## Data extracted from a collection:
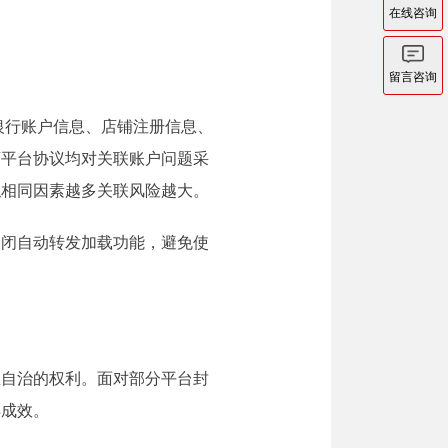
在线咨询
。
留言咨询
、银行账户信息、店铺注册信息、
商平台协议均对关联账户问题采
似相同因素越多关联风险越大。
关闭自动转发加载功能，避免使
思自治的权利。面对部分平台封
得成效。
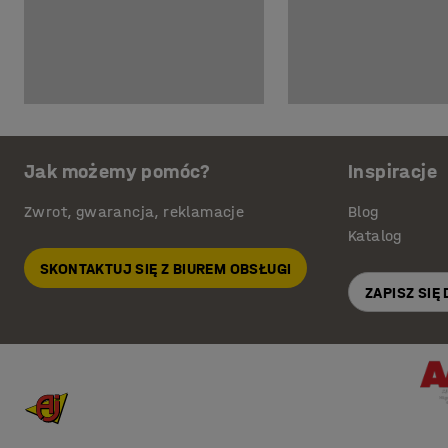
Jak możemy pomóc?
Inspiracje
Zwrot, gwarancja, reklamacje
Blog
Katalog
SKONTAKTUJ SIĘ Z BIUREM OBSŁUGI
ZAPISZ SIĘ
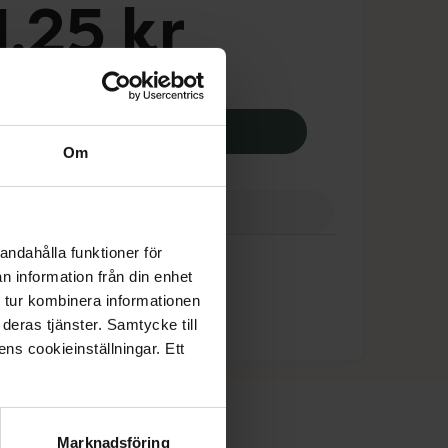
,25 kr
apotek:
221,25 kr
Iridress irrigationspåse 1-delshäftpås
Köp
Om
ranser
Finns i webblager
andahålla funktioner för
n information från din enhet
 tur kombinera informationen
deras tjänster. Samtycke till
ens cookieinställningar. Ett
Marknadsföring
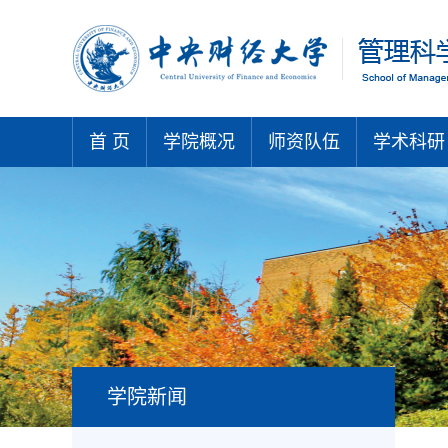
首 页
学院概况
师资队伍
学术科研
学院新闻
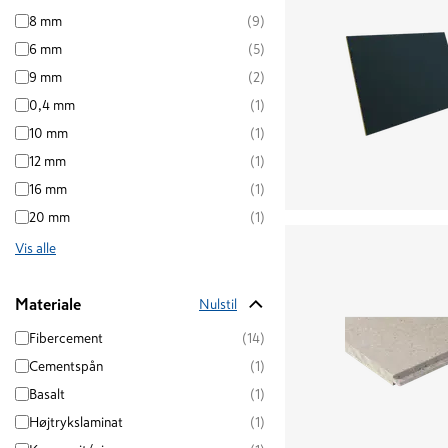
8 mm
(9)
6 mm
(5)
9 mm
(2)
0,4 mm
(1)
10 mm
(1)
12 mm
(1)
16 mm
(1)
20 mm
(1)
Vis alle
Materiale
Nulstil
Fibercement
(14)
Cementspån
(1)
Basalt
(1)
Højtrykslaminat
(1)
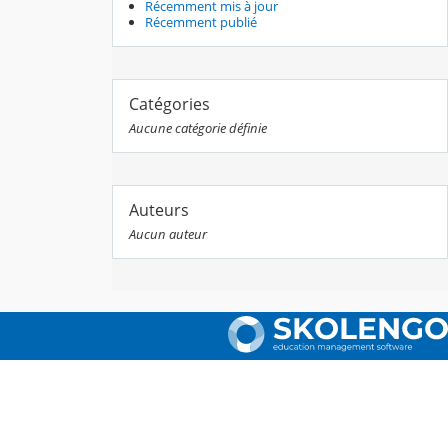
Récemment mis à jour
Récemment publié
Catégories
Aucune catégorie définie
Auteurs
Aucun auteur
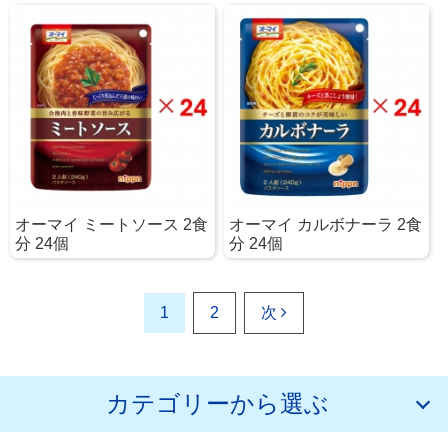
オーマイ ミートソース 2食
オーマイ カルボナーラ 2食
分 24個
分 24個
1
2
次
カテゴリーから選ぶ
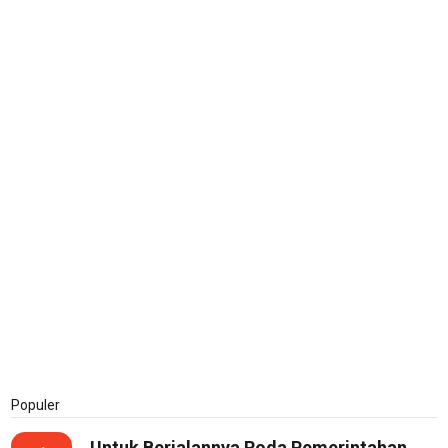
Economy
Tekno
Recipes
Loker
InfoKepri
KuansingTerkini
Bisnis
Sehat
PotensiRohil
LabuhanBatu
Info
Rohul
Populer
Nusapos
Untuk Berjalannya Roda Pemerintahan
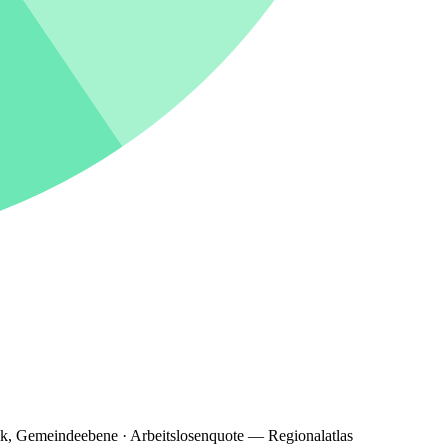
ik, Gemeindeebene · Arbeitslosenquote — Regionalatlas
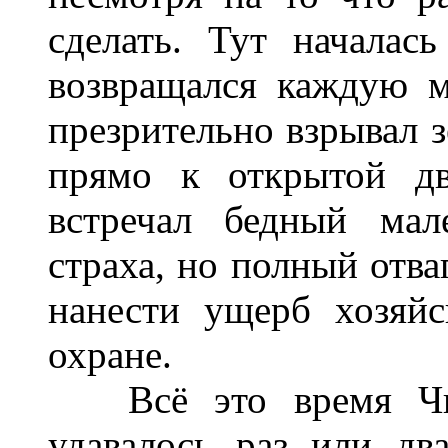
сделать. Тут началас
возвращался каждую м
презрительно взрывал 
прямо к открытой дв
встречал бедный мал
страха, но полный отва
нанести ущерб хозяйс
охране.
Всё это время Чин
удавалось раз или дв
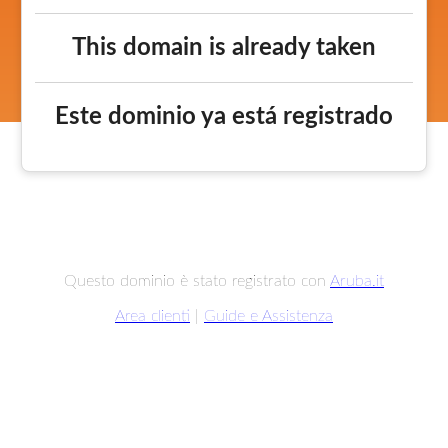
This domain is already taken
Este dominio ya está registrado
Questo dominio è stato registrato con
Aruba.it
Area clienti
|
Guide e Assistenza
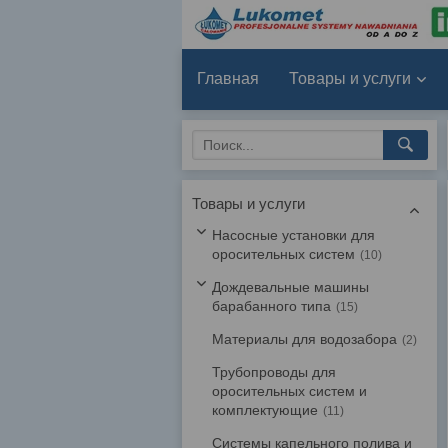
Главная
Товары и услуги
Товары и услуги
Насосные установки для
оросительных систем
10
Дождевальные машины
барабанного типа
15
Материалы для водозабора
2
Трубопроводы для
оросительных систем и
комплектующие
11
Системы капельного полива и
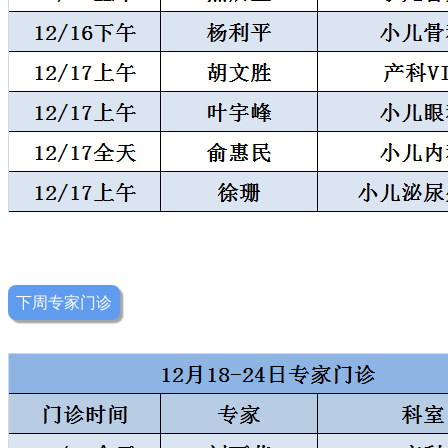
下周专家门诊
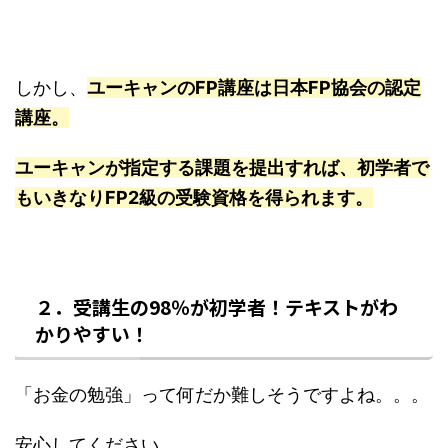
しかし、
ユーキャンのFP講座は日本FP協会の認定
講座。
ユーキャンが指定する課題を提出すれば、初学者で
もいきなりFP2級の受験資格を得られます。
２．受講生の98％が初学者！テキストがわ
かりやすい！
「お金の勉強」って何だか難しそうですよね。。。
安心してください。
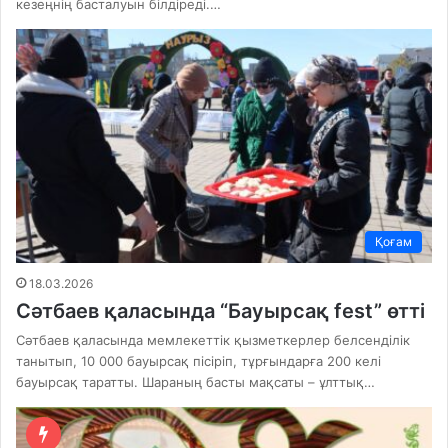
кезеңнің басталуын білдіреді.…
Қоғам
18.03.2026
Сәтбаев қаласында “Бауырсақ fest” өтті
Сәтбаев қаласында мемлекеттік қызметкерлер белсенділік
танытып, 10 000 бауырсақ пісіріп, тұрғындарға 200 келі
бауырсақ таратты. Шараның басты мақсаты – ұлттық…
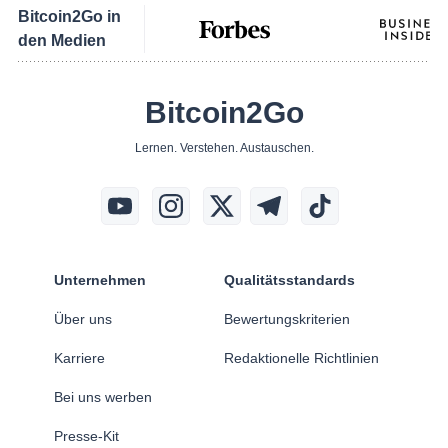
Bitcoin2Go in
den Medien
Bitcoin2Go
Lernen. Verstehen. Austauschen.
Unternehmen
Qualitätsstandards
Über uns
Bewertungskriterien
Karriere
Redaktionelle Richtlinien
Bei uns werben
Presse-Kit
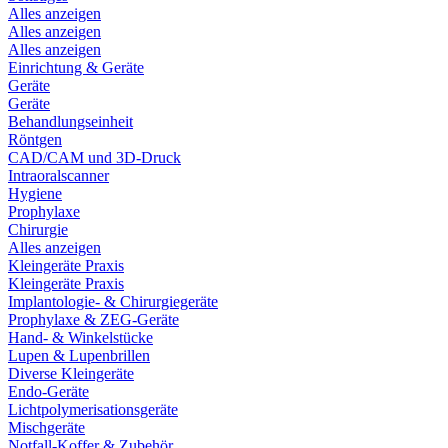
Alles anzeigen
Alles anzeigen
Alles anzeigen
Einrichtung & Geräte
Geräte
Geräte
Behandlungseinheit
Röntgen
CAD/CAM und 3D-Druck
Intraoralscanner
Hygiene
Prophylaxe
Chirurgie
Alles anzeigen
Kleingeräte Praxis
Kleingeräte Praxis
Implantologie- & Chirurgiegeräte
Prophylaxe & ZEG-Geräte
Hand- & Winkelstücke
Lupen & Lupenbrillen
Diverse Kleingeräte
Endo-Geräte
Lichtpolymerisationsgeräte
Mischgeräte
Notfall-Koffer & Zubehör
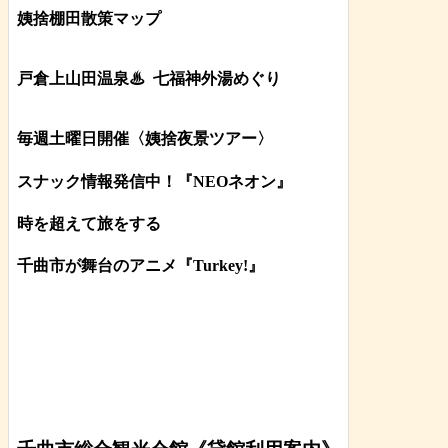
姨捨棚田散策マップ
戸倉上山田温泉♨
七福神外湯めぐり
毎週土曜日開催〈姨捨夜景ツアー
〉
スナック情報発信中！『NEOネオン』
時を超えて旅をする
千曲市が舞台のアニメ『Turkey!』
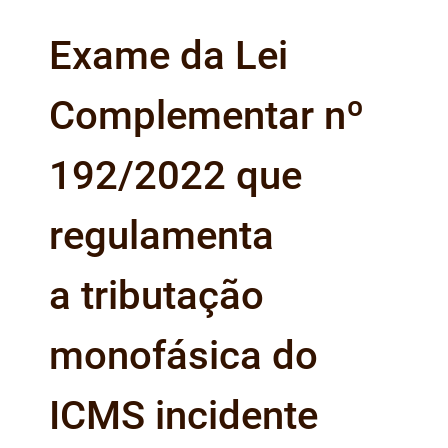
Exame da Lei
Complementar nº
192/2022 que
regulamenta
a tributação
monofásica do
ICMS incidente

## Task:
Extract each line of the data above that contains the word "Сәтбаев".

## Solution to this exercise:
Сәтбаев қаласында “Бауырсақ fest” өтті
Сәтбаев қаласында мемлекеттік қызметкерлер белсенділік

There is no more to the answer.